TEXTE →

»»

Paul Casson, Gérant du fonds "Artemis Pan-European Absolute Return", chez Artemis IM, explique pourquoi les taux d’intérêt doivent augmenter, ce que cela signifie pour les actions et comment il positionne le fonds pour tirer parti de cette hausse.
Après une année de volatilité historiquement basse sur les marchés actions, ce calme a été ébranlé début février. La volatilité s’est accrue de presque 100% en une journée et a impacté instamment et violemment les classes d’actifs qui y sont les plus sensibles. Les premiers à s’effondrer furent les produits ‘de volatilité courte’, une catégorie ésotérique de l’industrie de l’investissement qui comprend les contrats de dérivés liés à l’indice VIX. Quiconque ayant pris des positions de ‘volatilité courte’ a engrangé des rendements réguliers au cours des dernières années. Mais le risque inhérent à ces produits a été soit mécompris soit ignoré. Le résultat - sur à peine 2 jours - s’est traduit par une perte presque totale de ces investissements. Les fournisseurs fermèrent les produits y afférant, ce qui aurait entraîné une perte de pas moins de 5 Mds$ américains.
La brusque augmentation de la volatilité a entraîné des ventes, et exercé une pression à la baisse sur les marchés actions dans la semaine qui suivit. La vente d’ETFs leur emboîta le pas rapidement. L’effet du second tour a effacé tous les gains enregistrés par les actions européennes des 12 derniers mois. Le marché perdit 10%, et l’on a pu parler de correction ‘officielle’. Cette chute a fait écho au Taper Tantrum de 2013 et à la crise de la dette souveraine dans la zone euro.
Mais qu’est-ce que tout cela signifie ? Et est-ce que cela cache quelque chose de plus sérieux ?

««

DONNÉES BRUTES →
»»

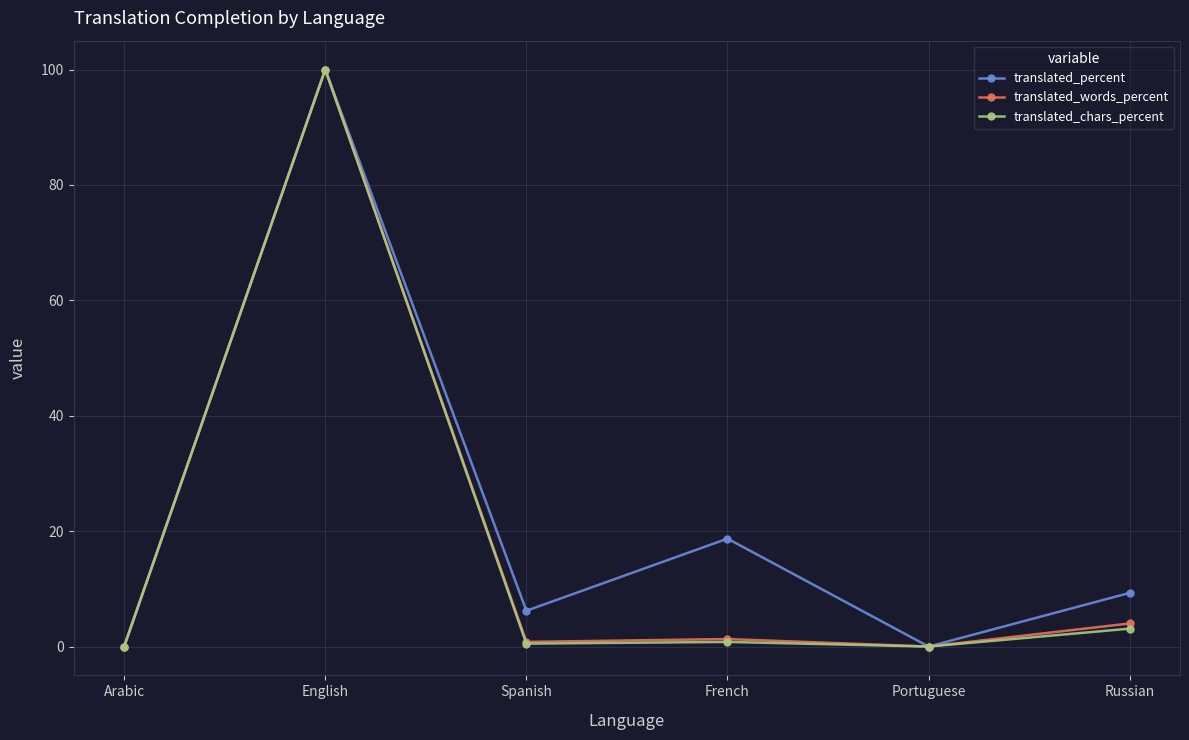

What is the label of the 2nd point from the left?

English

««

TRAVAIL À FAIRE →
1 > D'après le texte sur la volatilité des marchés, à combien s'élèverait la perte entraînée par la fermeture des produits de volatilité courte ?
2 > Prolongez le texte sur la volatilité des marchés à partir de sa dernière phrase.

CORRIGÉ DES EXERCICES →
1 > À pas moins de 5 milliards de dollars américains.

2 >
Un nouveau régime commence…
A certains égards, les investisseurs ont eu la belle vie ces dernières années. Croissance accrue, inflation limitée, faibles taux d’intérêt et assouplissement quantitatif, tout cela combiné a eu un effet soporifique. Les marchés étaient à la hausse, les valorisations de plus en plus chères, et personne ne se souciait vraiment de savoir comment et quand les choses allaient changer. Or, elles ont changé. Les taux d’intérêt augmentent. La FED et la Banque d’Angleterre ont commencé à relever leurs taux. La BCE doit suivre. L’achat d’obligations par ces trois institutions va s’arrêter. De plus, l’inflation commence à monter : d’abord les prix des matières premières, plus les salaires et finalement les prix que nous payons pour acheter nos produits. Ce n’est pas une mauvaise chose - cela nous renvoie à la situation que nous connaissons avant et qui était considérée normale.
La bonne nouvelle pour le moyen terme c’est que les taux d’intérêt ne sont pas suffisamment élevés pour le niveau actuel de croissance du PIB en Europe.
Mais c’est une mauvaise nouvelle à court terme pour tout investisseur qui est effrayé par les rendements du Bund 10 ans qui s’acheminent vers les 1%, alors que le rendement des bons du Trésor américain 10 ans se dirige vers les 3%. Ce ne sont pas des gros chiffres et nous serions surpris qu’ils soient assez importants pour faire dérailler la reprise économique. Mais ils peuvent suffire pour contrarier les marchés où les stratégies de momentum ont drainé de l’argent et qui fonctionnent mieux en cas de baisse des taux d’intérêt. Ces opérations doivent être dénouées.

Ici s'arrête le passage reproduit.